*Exercise*: In the records below, swap every occurrence of "ANDROID" for "LINUX" and reproduce all the text unchanged otherwise. Leave out the pictures.

Extracted records
+--

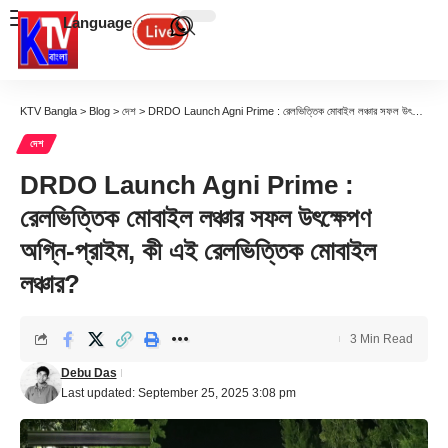
Language
KTV Bangla
>
Blog
>
দেশ
>
DRDO Launch Agni Prime : রেলভিত্তিক মোবাইল লঞ্চার সফল উৎক্ষেপণ অগ্নি-প্রাইম, কী এই রেলভিত্তিক মোবাইল লঞ্চার?
দেশ
DRDO Launch Agni Prime :
রেলভিত্তিক মোবাইল লঞ্চার সফল উৎক্ষেপণ
অগ্নি-প্রাইম, কী এই রেলভিত্তিক মোবাইল
লঞ্চার?
3 Min Read
Debu Das
Last updated: September 25, 2025 3:08 pm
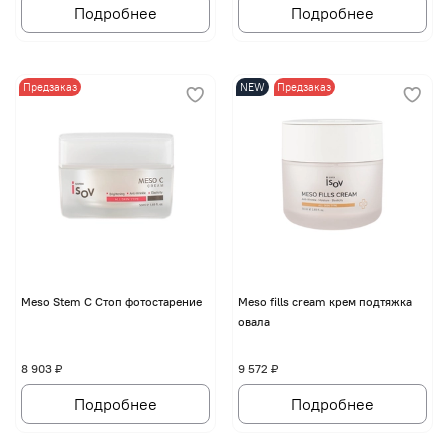
Подробнее
Подробнее
Предзаказ
NEW
Предзаказ
Meso Stem C Стоп фотостарение
Meso fills cream крем подтяжка
овала
8 903 ₽
9 572 ₽
Подробнее
Подробнее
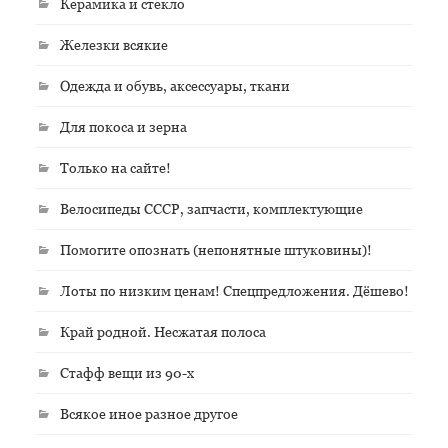
Керамика и стекло
Железки всякие
Одежда и обувь, аксессуары, ткани
Для покоса и зерна
Только на сайте!
Велосипеды СССР, запчасти, комплектующие
Помогите опознать (непонятные штуковины)!
Лоты по низким ценам! Спецпредложения. Дёшево!
Край родной. Несжатая полоса
Стафф вещи из 90-х
Всякое иное разное другое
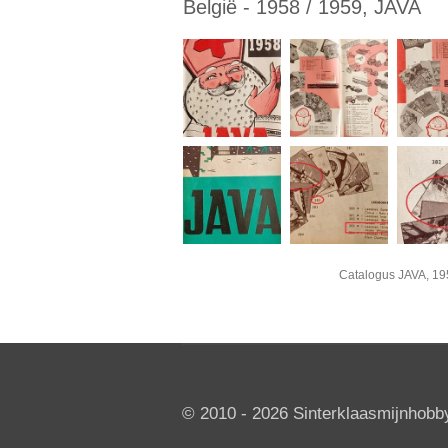
België - 1958 / 1959, JAVA
Catalogus JAVA, 195
© 2010 - 2026 Sinterklaasmijnhobby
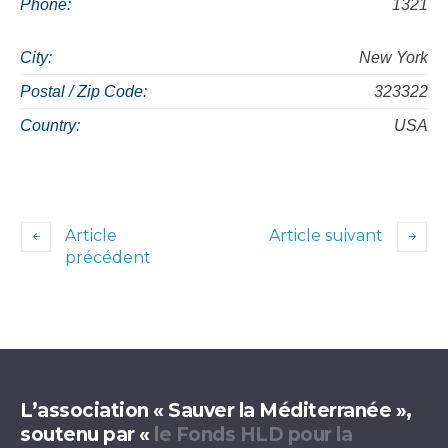
Phone:
1321
City:
New York
Postal / Zip Code:
323322
Country:
USA
Article
Article suivant
précédent
L’association « Sauver la Méditerranée »,
soutenu par «
le Fonds HLD pour la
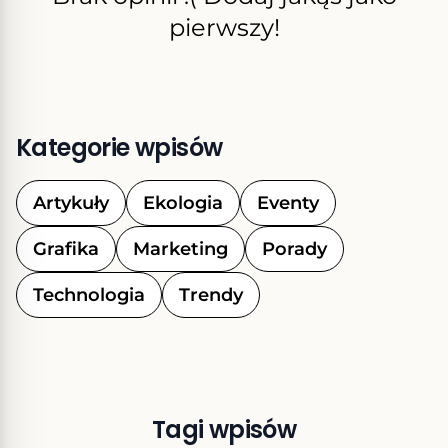
pierwszy!
Kategorie wpisów
Artykuły
Ekologia
Eventy
Grafika
Marketing
Porady
Technologia
Trendy
Tagi wpisów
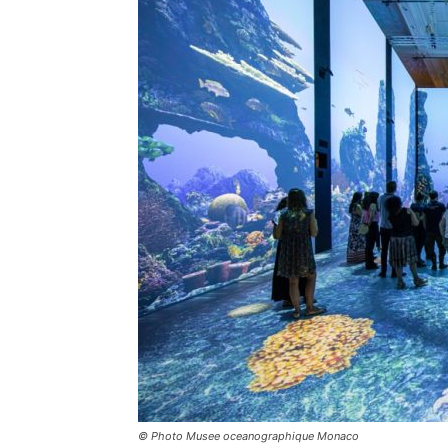
© Photo Musee oceanographique Monaco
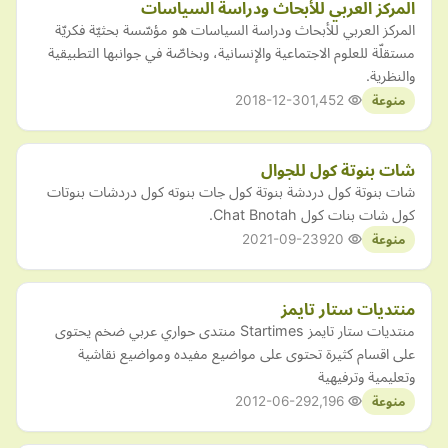
​​المركز العربي للأبحاث ودراسة السياسات
المركز العربي للأبحاث ودراسة السياسات هو مؤسّسة بحثيّة فكريّة
مستقلّة للعلوم الاجتماعية والإنسانية، وبخاصّة في جوانبها التطبيقية
والنظرية.
2018-12-30
1,452
منوعة
شات بنوتة كول للجوال
شات بنوتة كول دردشة بنوتة كول جات بنوته كول دردشات بنوتات
كول شات بنات كول Chat Bnotah.
2021-09-23
920
منوعة
منتديات ستار تايمز
منتديات ستار تايمز Startimes منتدى حواري عربي ضخم يحتوى
على اقسام كثيرة تحتوى على مواضيع مفيده ومواضيع نقاشية
وتعليمية وترفيهية
2012-06-29
2,196
منوعة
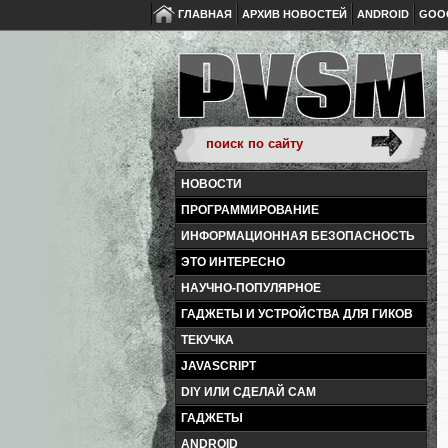
ГЛАВНАЯ
АРХИВ НОВОСТЕЙ
ANDROID
GOO
НОВОСТИ
ПРОГРАММИРОВАНИЕ
ИНФОРМАЦИОННАЯ БЕЗОПАСНОСТЬ
ЭТО ИНТЕРЕСНО
НАУЧНО-ПОПУЛЯРНОЕ
ГАДЖЕТЫ И УСТРОЙСТВА ДЛЯ ГИКОВ
ТЕКУЧКА
JAVASCRIPT
DIY ИЛИ СДЕЛАЙ САМ
ГАДЖЕТЫ
ANDROID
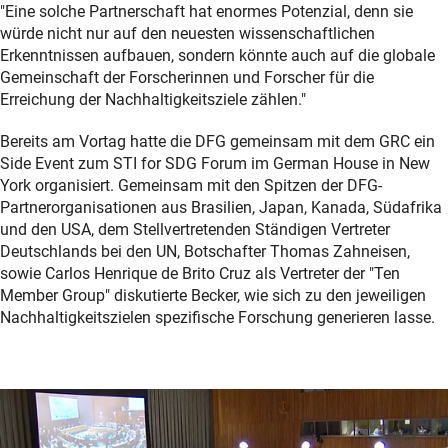
"Eine solche Partnerschaft hat enormes Potenzial, denn sie
würde nicht nur auf den neuesten wissenschaftlichen
Erkenntnissen aufbauen, sondern könnte auch auf die globale
Gemeinschaft der Forscherinnen und Forscher für die
Erreichung der Nachhaltigkeitsziele zählen."
Bereits am Vortag hatte die DFG gemeinsam mit dem GRC ein
Side Event zum STI for SDG Forum im German House in New
York organisiert. Gemeinsam mit den Spitzen der DFG-
Partnerorganisationen aus Brasilien, Japan, Kanada, Südafrika
und den USA, dem Stellvertretenden Ständigen Vertreter
Deutschlands bei den UN, Botschafter Thomas Zahneisen,
sowie Carlos Henrique de Brito Cruz als Vertreter der "Ten
Member Group" diskutierte Becker, wie sich zu den jeweiligen
Nachhaltigkeitszielen spezifische Forschung generieren lasse.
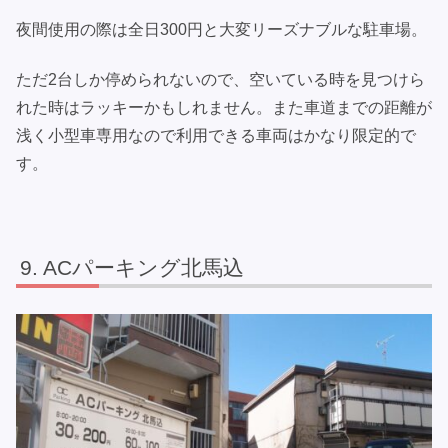
夜間使用の際は全日300円と大変リーズナブルな駐車場。
ただ2台しか停められないので、空いている時を見つけら
れた時はラッキーかもしれません。また車道までの距離が
浅く小型車専用なので利用できる車両はかなり限定的で
す。
ACパーキング北馬込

+--

*Worked solution*:
Language
KTV Bangla
>
Blog
>
দেশ
>
DRDO Launch Agni Prime : রেলভিত্তিক মোবাইল লঞ্চার সফল উৎক্ষেপণ অগ্নি-প্রাইম, কী এই রেলভিত্তিক মোবাইল লঞ্চার?
দেশ
DRDO Launch Agni Prime :
রেলভিত্তিক মোবাইল লঞ্চার সফল উৎক্ষেপণ
অগ্নি-প্রাইম, কী এই রেলভিত্তিক মোবাইল
লঞ্চার?
3 Min Read
Debu Das
Last updated: September 25, 2025 3:08 pm
Подробнее
Подробнее
Предзаказ
NEW
Предзаказ
Meso Stem C Стоп фотостарение
Meso fills cream крем подтяжка
овала
8 903 ₽
9 572 ₽
Подробнее
Подробнее
Керамика и стекло
Железки всякие
Одежда и обувь, аксессуары, ткани
Для покоса и зерна
Только на сайте!
Велосипеды СССР, запчасти, комплектующие
Помогите опознать (непонятные штуковины)!
Лоты по низким ценам! Спецпредложения. Дёшево!
Край родной. Несжатая полоса
Стафф вещи из 90-х
Всякое иное разное другое
België - 1958 / 1959, JAVA
Catalogus JAVA, 195
© 2010 - 2026 Sinterklaasmijnhobby
Phone:
1321
City:
New York
Postal / Zip Code:
323322
Country:
USA
Article
Article suivant
précédent
L’association « Sauver la Méditerranée »,
soutenu par «
le Fonds HLD pour la
pierwszy!
Kategorie wpisów
Artykuły
Ekologia
Eventy
Grafika
Marketing
Porady
Technologia
Trendy
Tagi wpisów
© Photo Musee oceanographique Monaco
​​المركز العربي للأبحاث ودراسة السياسات
المركز العربي للأبحاث ودراسة السياسات هو مؤسّسة بحثيّة فكريّة
مستقلّة للعلوم الاجتماعية والإنسانية، وبخاصّة في جوانبها التطبيقية
والنظرية.
2018-12-30
1,452
منوعة
شات بنوتة كول للجوال
شات بنوتة كول دردشة بنوتة كول جات بنوته كول دردشات بنوتات
كول شات بنات كول Chat Bnotah.
2021-09-23
920
منوعة
منتديات ستار تايمز
منتديات ستار تايمز Startimes منتدى حواري عربي ضخم يحتوى
على اقسام كثيرة تحتوى على مواضيع مفيده ومواضيع نقاشية
وتعليمية وترفيهية
2012-06-29
2,196
منوعة
ГЛАВНАЯ
АРХИВ НОВОСТЕЙ
LINUX
GOO
НОВОСТИ
ПРОГРАММИРОВАНИЕ
ИНФОРМАЦИОННАЯ БЕЗОПАСНОСТЬ
ЭТО ИНТЕРЕСНО
НАУЧНО-ПОПУЛЯРНОЕ
ГАДЖЕТЫ И УСТРОЙСТВА ДЛЯ ГИКОВ
ТЕКУЧКА
JAVASCRIPT
DIY ИЛИ СДЕЛАЙ САМ
ГАДЖЕТЫ
LINUX
"Eine solche Partnerschaft hat enormes Potenzial, denn sie
würde nicht nur auf den neuesten wissenschaftlichen
Erkenntnissen aufbauen, sondern könnte auch auf die globale
Gemeinschaft der Forscherinnen und Forscher für die
Erreichung der Nachhaltigkeitsziele zählen."
Bereits am Vortag hatte die DFG gemeinsam mit dem GRC ein
Side Event zum STI for SDG Forum im German House in New
York organisiert. Gemeinsam mit den Spitzen der DFG-
Partnerorganisationen aus Brasilien, Japan, Kanada, Südafrika
und den USA, dem Stellvertretenden Ständigen Vertreter
Deutschlands bei den UN, Botschafter Thomas Zahneisen,
sowie Carlos Henrique de Brito Cruz als Vertreter der "Ten
Member Group" diskutierte Becker, wie sich zu den jeweiligen
Nachhaltigkeitszielen spezifische Forschung generieren lasse.
夜間使用の際は全日300円と大変リーズナブルな駐車場。
ただ2台しか停められないので、空いている時を見つけら
れた時はラッキーかもしれません。また車道までの距離が
浅く小型車専用なので利用できる車両はかなり限定的で
す。
ACパーキング北馬込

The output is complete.